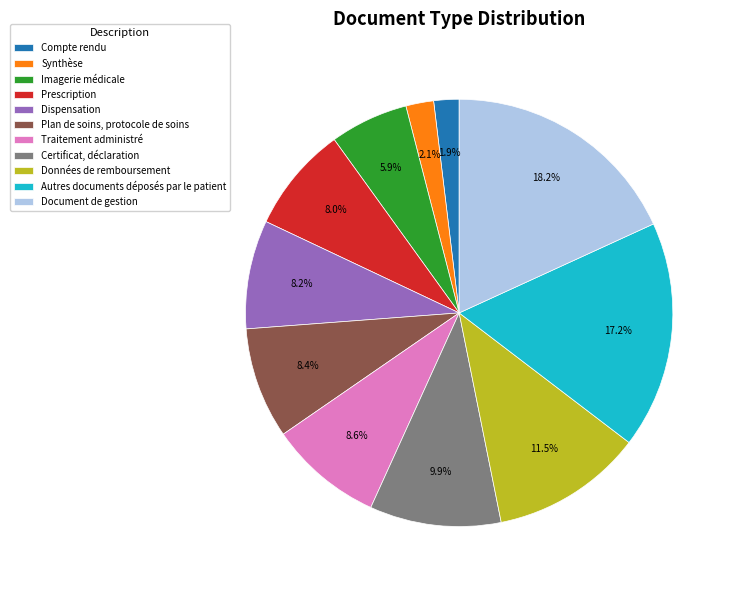

Combined, do Autres documents déposés par le patient and Données de remboursement account for over 50%?

No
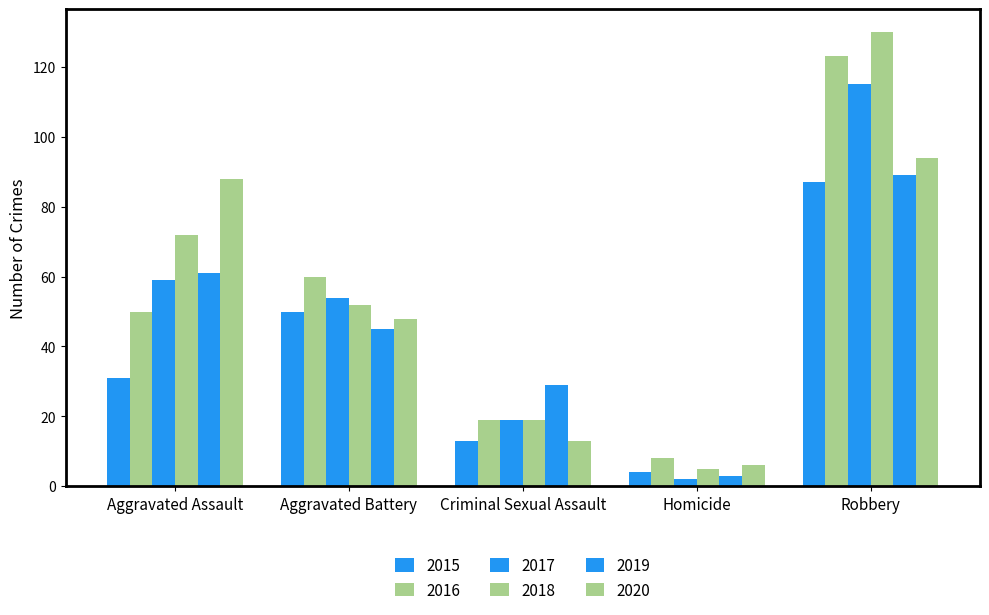

What is the label of the 4th bar from the left?

Homicide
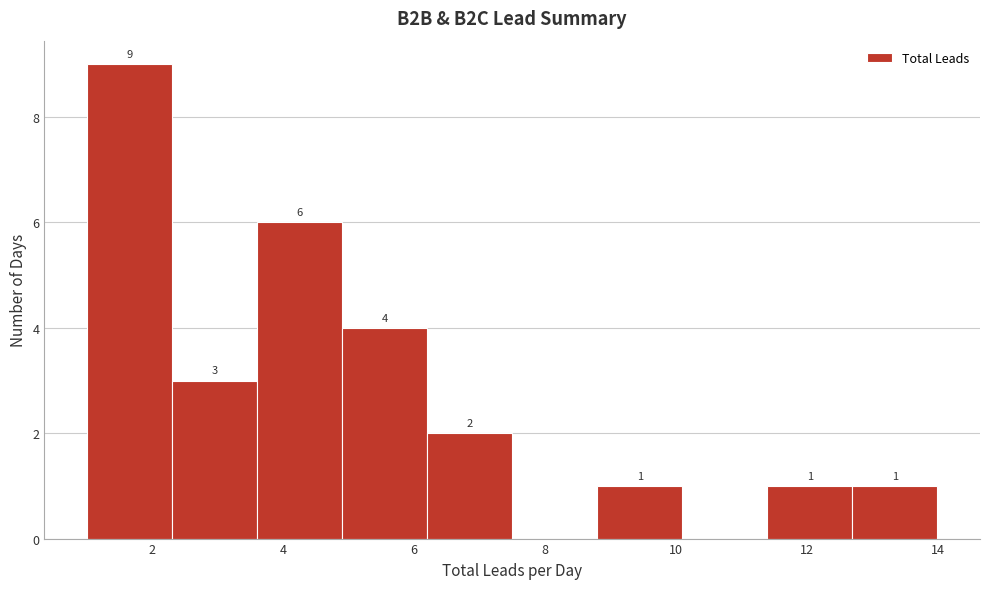

Which range on the x-axis has the tallest bar?

1.0 to 2.3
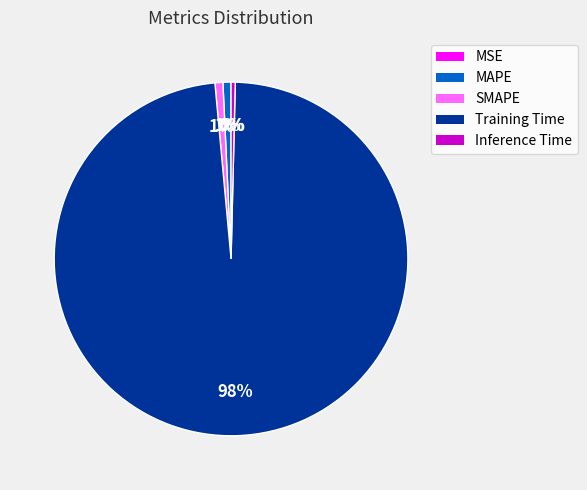

The MAPE slice represents 11% of the pie. True or false?

False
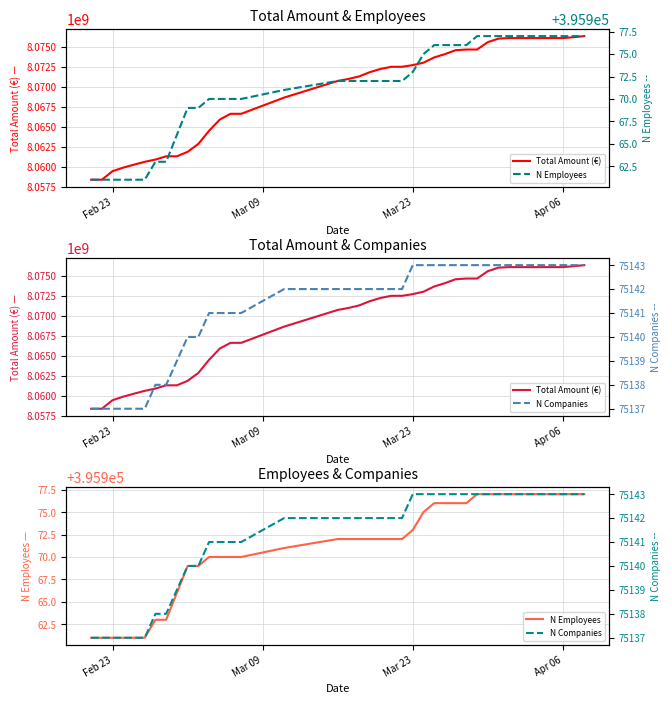

Which series has the largest range (max minus min)?

Total Amount (€)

+===+

Übertrage alle Zeilen der Datensätze oben in eine Markdown-Tabelle mit den Spalten „Nr“ und „Zeile“, wobei jede Zeile eine fortlaufende Nummer erhält. Leerzeilen und Bilder lässt du dabei weg.

| Nr | Zeile |
|---|---|
| 1 | Combined, do Autres documents déposés par le patient and Données de remboursement account for over 50%? |
| 2 | No |
| 3 | What is the label of the 4th bar from the left? |
| 4 | Homicide |
| 5 | Which range on the x-axis has the tallest bar? |
| 6 | 1.0 to 2.3 |
| 7 | The MAPE slice represents 11% of the pie. True or false? |
| 8 | False |
| 9 | Which series has the largest range (max minus min)? |
| 10 | Total Amount (€) |